*STATED TASK A:*
Locate every line in the records that contains the string "shortInstrumentName" and copy each such line in full. Matching is case-sensitive.

*SELECTED EXCERPT:*
--- start ---
I had the best of intentions. Relative easy morning, great workday, good energy, sunny afternoon plans with my kid. The stars have aligned!
Yet, upon pickup, his first words were “I want Dad.”
Cue crushed hopes for a lovely afternoon.
Empathizing, “Awe, I’m sorry bud, dad’s at work.” (He got the afternoon off the day before, no doubt prompting today’s expectations!) Cue excitement, “I was thinking we could go home and check on the kittens, have a popsicle and water the garden, play with the puppy, and maybe clean mom’s car!” All of these things sound pretty good to me, but my son replies, dryly, “I just want Dad.” Sigh.
A few minutes later…
Returning to the car from dropping Aquaman at a Redbox, “Okay, let’s go home!”
“But I don’t wanna go home!”
“Baby we gotta get home and let the cat out.”
“But I wanna go there!” (Points to Sonic)
“No, not today.”
--- end ---
*STATED TASK B:*
Answer the following questions about the pickup account above, one answer per line:
(i) What were the son's first words at pickup?
(ii) What was dropped off at a Redbox?
(iii) What did the son point to when he said he wanted to go there?

*PROVIDED DATA:*
--- start ---
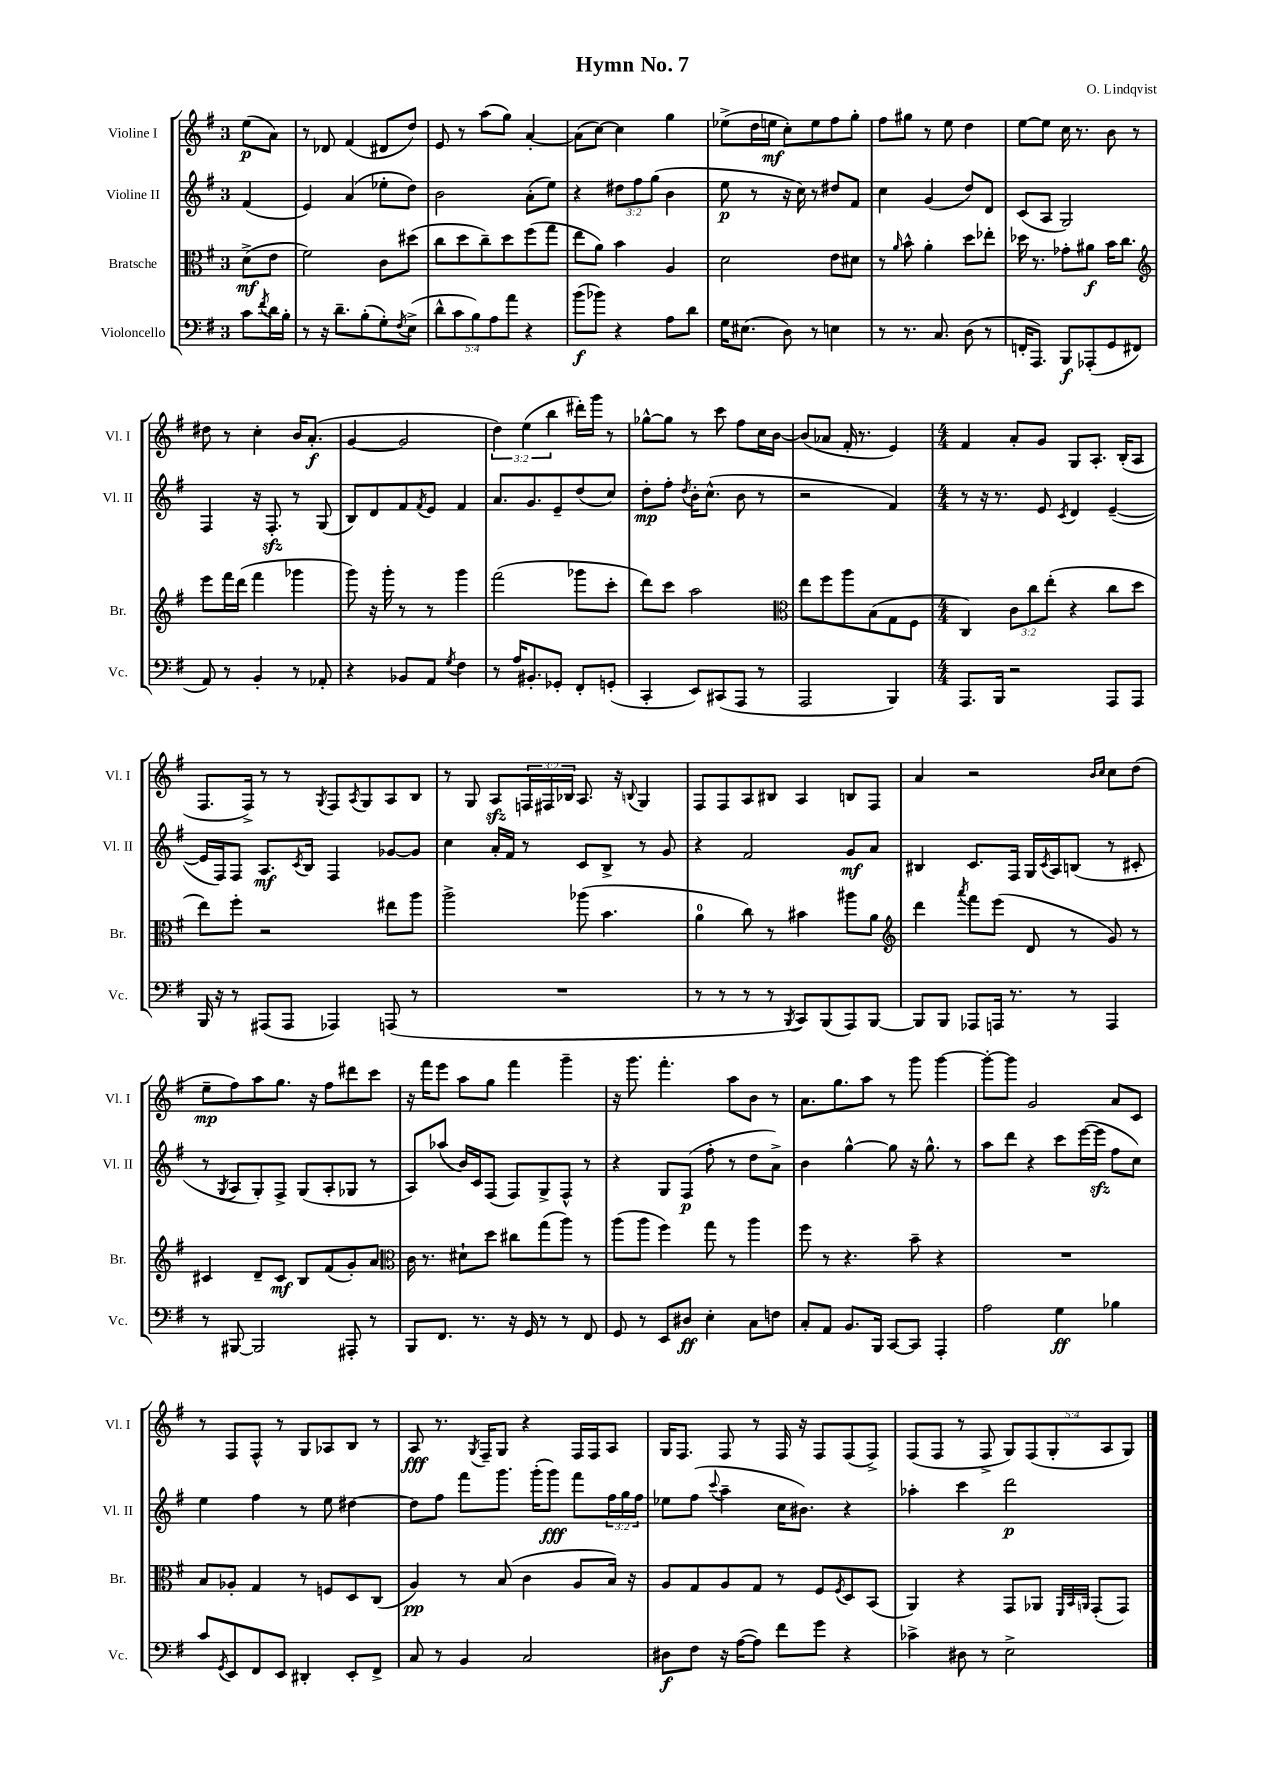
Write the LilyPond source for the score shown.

\header { title = "Hymn No. 7" composer = "O. Lindqvist" }
<<
\new StaffGroup <<
\new Staff = "s0" \with { instrumentName = "Violine I" shortInstrumentName = "Vl. I" } {
    \clef treble \key g \major \once \override Staff.TimeSignature.style = #'single-digit \time 3/4 \override Staff.TupletNumber.text = #tuplet-number::calc-fraction-text \partial 4
    e''8\p( a'8) |
    r8 des'8 fis'4( dis'8 d''8) |
    e'8 r8 a''8( g''8) a'4~-. |
    a'8( c''8~) c''4 g''4 |
    ees''8->( d''16 e''16\mf c''8-.) e''8 fis''8 g''8-. |
    fis''8 gis''8 r8 e''8 d''4 |
    e''8~ e''8 c''16 r8. b'8 r8 |
    dis''8 r8 c''4-. b'16 a'8.-.\f( |
    g'4~ g'2 |
    \tuplet 3/2 { d''4) e''4( b''4 } dis'''16-.) g'''16 r8 |
    ges''8~-^ ges''8 r8 c'''8 fis''8 c''16 b'16~ |
    b'8( aes'8 fis'16-. r8. e'4) |
    \numericTimeSignature \time 4/4 fis'4 a'8-. g'8 g8 a8.-. b16-.( a8 |
    fis8. fis16->) r8 r8 \acciaccatura { g8 } fis8 \acciaccatura { a8 } g8 a8 b8 |
    r8 g8 a8\sfz \tuplet 3/2 { f16 fis16 bes16 } a8. r16 \appoggiatura { b8 } g4 |
    fis8 fis8 a8 bis8 a4 b8 fis8 |
    a'4 r2 \grace { b'16 c''16 } c''8 d''8( |
    e''8--\mp fis''8) a''8 g''8. r16 fis''8 dis'''8 c'''8 |
    r16 fis'''16 e'''8 a''8 g''8 fis'''4 g'''4-- |
    r16 g'''8. fis'''4.-. a''8 b'8 r8 |
    a'8. g''8. a''8 r8 g'''8 g'''4~ |
    g'''8~-. g'''8 g'2 a'8 c'8 |
    r8 fis8 fis8-^ r8 g8 aes8 b8 r8 |
    a8\fff r8. \acciaccatura { g8 } fis16-- g8 r4 fis16 fis16 a8 |
    g16 fis8. fis8 r8 fis16 r16 fis8 fis8( fis8->) |
    fis8( fis8 r8 fis8-> \tuplet 5/4 { g8) fis8( g8-. a8 g8) } \bar "|." |
}
\new Staff = "s1" \with { instrumentName = "Violine II" shortInstrumentName = "Vl. II" } {
    \clef treble \key g \major \once \override Staff.TimeSignature.style = #'single-digit \time 3/4 \override Staff.TupletNumber.text = #tuplet-number::calc-fraction-text \partial 4
    fis'4( |
    e'4) a'4( ees''8-. d''8) |
    b'2 a'8-.( e''8) |
    r4 \tuplet 3/2 { dis''8 fis''8 g''8( } b'4 |
    e''8\p r8 r16 c''16) r8 dis''8 fis'8 |
    c''4 g'4( d''8) d'8 |
    c'8( a8 g2) |
    fis4 r16 fis8.-.\sfz r8 g8( |
    b8) d'8 fis'8 \acciaccatura { fis'8 } e'8 fis'4 |
    a'8. g'8. e'8-- d''8( c''8) |
    d''8-.\mp fis''8-. \acciaccatura { d''8 } b'16-. c''8.-^( b'8 r8 |
    r2 fis'4) |
    \numericTimeSignature \time 4/4 r8 r16 r8. e'8 \acciaccatura { c'8 } d'4 e'4~--( |
    e'16 fis16) fis8 a8.\mf \acciaccatura { c'8 } b16 fis4 ges'8~ ges'8 |
    c''4 a'16-. fis'16 r8 c'8 b8-> r8 g'8 |
    r4 fis'2 g'8\mf a'8 |
    bis4 c'8. fis16 g16 \acciaccatura { c'8 } a16 b8( r8 cis'8-. |
    r8 \acciaccatura { g8 } a8 g8-.) fis8-> g8( a8-. ges8 r8 |
    a8) aes''8( b'16) c'16 fis8( fis8) g8-> fis8-^ r8 |
    r4 g8 fis8\p( fis''8-. r8 d''8 a'8->) |
    b'4 g''4~-^ g''8 r16 g''8.-^ r8 |
    a''8 d'''8 r4 c'''8 e'''16~( e'''16\sfz fis''8 c''8) |
    e''4 fis''4 r8 e''8 dis''4~ |
    dis''8 fis''8 fis'''8 g'''8. g'''16-.( g'''8\fff) fis'''8 \tuplet 3/2 { fis''16 g''16 fis''16 } |
    ees''8 fis''8( \appoggiatura { c'''8 } a''4-- c''16 bis'8.) r4 |
    aes''4-. c'''4 d'''2\p \bar "|." |
}
\new Staff = "s2" \with { instrumentName = "Bratsche" shortInstrumentName = "Br." } {
    \clef alto \key g \major \once \override Staff.TimeSignature.style = #'single-digit \time 3/4 \override Staff.TupletNumber.text = #tuplet-number::calc-fraction-text \partial 4
    d'8->\mf( e'8 |
    fis'2) c'8 dis''8( |
    c''8 d''8 c''8--) d''8 fis''8( g''8 |
    e''8 a'8) b'4 a4 |
    d'2 e'8 dis'8 |
    r8 \grace { a'16 } b'8-^ a'4-. d''8 ees''8-. |
    des''16 r8. ges'8-. ais'8\f b'16 c''8. |
    \clef treble e'''8 fis'''16 d'''16( fis'''4 ges'''4 |
    g'''8) r16 g'''16-. r8 r8 g'''4 |
    fis'''2( ges'''8 c'''8-. |
    d'''8) c'''8 a''2 |
    \clef alto e''8 fis''8 a''8 b8( g8 fis8 |
    \numericTimeSignature \time 4/4 c4) \tuplet 3/2 { c'8 c''8 e''8-.( } r4 c''8 d''8 |
    e''8) fis''8-. r2 eis''8 a''8 |
    a''2-> aes''8( b'4. |
    a'4-0 c''8) r8 bis'4 ais''8 a'8 |
    \clef treble d'''4 \acciaccatura { a'''8 } fis'''8 e'''8( d'8 r8 g'8) r8 |
    cis'4 d'8-- cis'8\mf b8 fis'8( g'8-.) a'8 |
    \clef alto c'16 r8. dis'8-! d''8 cis''8 g''8( a''8) r8 |
    a''8( a''8 fis''4) g''8 r8 a''4 |
    fis''8 r8 r4. b'8-- r4 |
    R1 |
    b8 aes8-. g4 r8 f8 d8 c8( |
    a4\pp) r8 b8( c'4 a8 b16) r16 |
    a8 g8 a8 g8 r8 fis8 \acciaccatura { fis8 } d8 b,8( |
    a,4) r4 g,8 aes,8 \grace { fis,32 b,32 a,32 } g,8-.( g,8) \bar "|." |
}
\new Staff = "s3" \with { instrumentName = "Violoncello" shortInstrumentName = "Vc." } {
    \clef bass \key g \major \once \override Staff.TimeSignature.style = #'single-digit \time 3/4 \override Staff.TupletNumber.text = #tuplet-number::calc-fraction-text \partial 4
    c'8 \acciaccatura { fis'8 } d'16 b16-. |
    r8 r16 d'8.-- b8-.( g8-.) \acciaccatura { fis8 } e8->( |
    \tuplet 5/4 { d'8-^ c'8 b8) a8 a'8 } r4 |
    b'8\f( bes'8) r4 a8 d'8 |
    g16 eis8.( d8) r8 e4 |
    r8 r8. c8. d8( r8 |
    f,16-. a,,8.) b,,8\f aes,,8-.( g,8 fis,8 |
    a,8) r8 b,4-. r8 aes,8-. |
    r4 bes,8 a,8 \acciaccatura { g8 } fis4 |
    r8 a16 bis,8.-. ges,8-. fis,8-. g,8-.( |
    c,4-. e,8) cis,8( a,,8 r8 |
    a,,2 b,,4) |
    \numericTimeSignature \time 4/4 a,,8. b,,16 r2 a,,8 a,,8 |
    b,,16 r16 r8 ais,,8( ais,,8 aes,,4) a,,8( r8 |
    R1 |
    r8 r8 r8 r8 \acciaccatura { b,,8 } c,8) b,,8( a,,8) b,,8~ |
    b,,8 b,,8 aes,,8 a,,16 r8. r8 a,,4 |
    r8 bis,,8~ bis,,2 ais,,8-. r8 |
    b,,8 fis,8. r8. r16 g,16 r8 r8 fis,8 |
    g,8 r8 e,8 dis8\ff e4-. c8 f8 |
    c8-. a,8 b,8. b,,16 c,8~ c,8 a,,4-. |
    a2 g4\ff bes4 |
    c'8 \acciaccatura { g,8 } e,8 fis,8 e,8 dis,4-. e,8-. fis,8-> |
    c8 r8 b,4 c2 |
    dis8\f fis8 r16 a16~( a8) fis'8 g'8 r4 |
    ces'4-> dis8 r8 e2-> \bar "|." |
}
>>
>>
\layout { \context { \Score \remove "Bar_number_engraver" } }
--- end ---
*TASK OUTPUT A:*
\new Staff = "s0" \with { instrumentName = "Violine I" shortInstrumentName = "Vl. I" } {
\new Staff = "s1" \with { instrumentName = "Violine II" shortInstrumentName = "Vl. II" } {
\new Staff = "s2" \with { instrumentName = "Bratsche" shortInstrumentName = "Br." } {
\new Staff = "s3" \with { instrumentName = "Violoncello" shortInstrumentName = "Vc." } {

*TASK OUTPUT B:*
(i) "I want Dad."
(ii) Aquaman
(iii) Sonic